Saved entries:
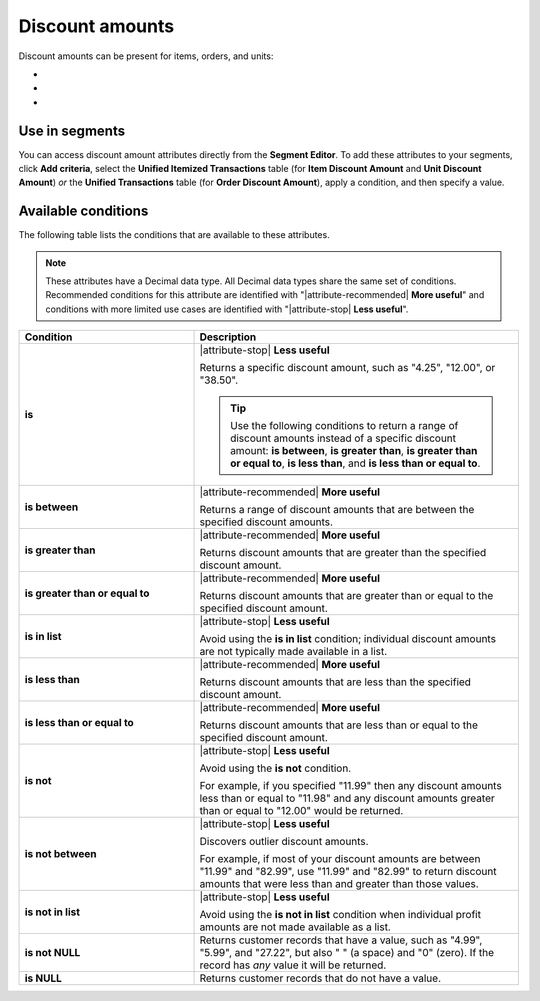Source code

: .. 
.. https://docs.amperity.com/reference/
.. 


.. meta::
    :description lang=en:
        The discount amount that is applied to a single item within a transaction.

.. meta::
    :content class=swiftype name=body data-type=text:
        The discount amount that is applied to a single item within a transaction.

.. meta::
    :content class=swiftype name=title data-type=string:
        Discount amounts

==================================================
Discount amounts
==================================================

.. attribute-discount-amounts-start

Discount amounts can be present for items, orders, and units:

* .. include:: ../../shared/terms.rst
     :start-after: .. term-item-discount-amount-start
     :end-before: .. term-item-discount-amount-end
* .. include:: ../../shared/terms.rst
     :start-after: .. term-order-discount-amount-start
     :end-before: .. term-order-discount-amount-end
* .. include:: ../../shared/terms.rst
     :start-after: .. term-unit-discount-amount-start
     :end-before: .. term-unit-discount-amount-end

.. attribute-discount-amounts-end


.. _attribute-discount-amounts-segment:

Use in segments
==================================================

.. attribute-discount-amounts-access-start

You can access discount amount attributes directly from the **Segment Editor**. To add these attributes to your segments, click **Add criteria**, select the **Unified Itemized Transactions** table (for **Item Discount Amount** and **Unit Discount Amount**) *or* the **Unified Transactions** table (for **Order Discount Amount**), apply a condition, and then specify a value.

.. attribute-discount-amounts-access-end


.. _attribute-discount-amounts-conditions:

Available conditions
==================================================

.. attribute-discount-amounts-conditions-start

The following table lists the conditions that are available to these attributes.

.. note:: These attributes have a Decimal data type. All Decimal data types share the same set of conditions. Recommended conditions for this attribute are identified with "|attribute-recommended| **More useful**" and conditions with more limited use cases are identified with "|attribute-stop| **Less useful**".

.. list-table::
   :widths: 35 65
   :header-rows: 1

   * - Condition
     - Description
   * - **is**
     - |attribute-stop| **Less useful**

       Returns a specific discount amount, such as "4.25", "12.00", or "38.50".

       .. tip:: Use the following conditions to return a range of discount amounts instead of a specific discount amount: **is between**, **is greater than**, **is greater than or equal to**, **is less than**, and **is less than or equal to**.

   * - **is between**
     - |attribute-recommended| **More useful**

       Returns a range of discount amounts that are between the specified discount amounts.

   * - **is greater than**
     - |attribute-recommended| **More useful**

       Returns discount amounts that are greater than the specified discount amount.

   * - **is greater than or equal to**
     - |attribute-recommended| **More useful**

       Returns discount amounts that are greater than or equal to the specified discount amount.

   * - **is in list**
     - |attribute-stop| **Less useful**

       Avoid using the **is in list** condition; individual discount amounts are not typically made available in a list.

   * - **is less than**
     - |attribute-recommended| **More useful**

       Returns discount amounts that are less than the specified discount amount.

   * - **is less than or equal to**
     - |attribute-recommended| **More useful**

       Returns discount amounts that are less than or equal to the specified discount amount.

   * - **is not**
     - |attribute-stop| **Less useful**

       Avoid using the **is not** condition.

       For example, if you specified "11.99" then any discount amounts less than or equal to "11.98" and any discount amounts greater than or equal to "12.00" would be returned.

   * - **is not between**
     - |attribute-stop| **Less useful**

       Discovers outlier discount amounts.

       For example, if most of your discount amounts are between "11.99" and "82.99", use "11.99" and "82.99" to return discount amounts that were less than and greater than those values.

   * - **is not in list**
     - |attribute-stop| **Less useful**

       Avoid using the **is not in list** condition when individual profit amounts are not made available as a list.

   * - **is not NULL**
     - Returns customer records that have a value, such as "4.99", "5.99", and "27.22", but also " " (a space) and "0" (zero). If the record has *any* value it will be returned.

   * - **is NULL**
     - Returns customer records that do not have a value.

.. attribute-discount-amounts-conditions-end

**What needs to be done:** Throughout the data above, count the lines in which the word "range" occurs; supply the number alone.

**Your solution:** 2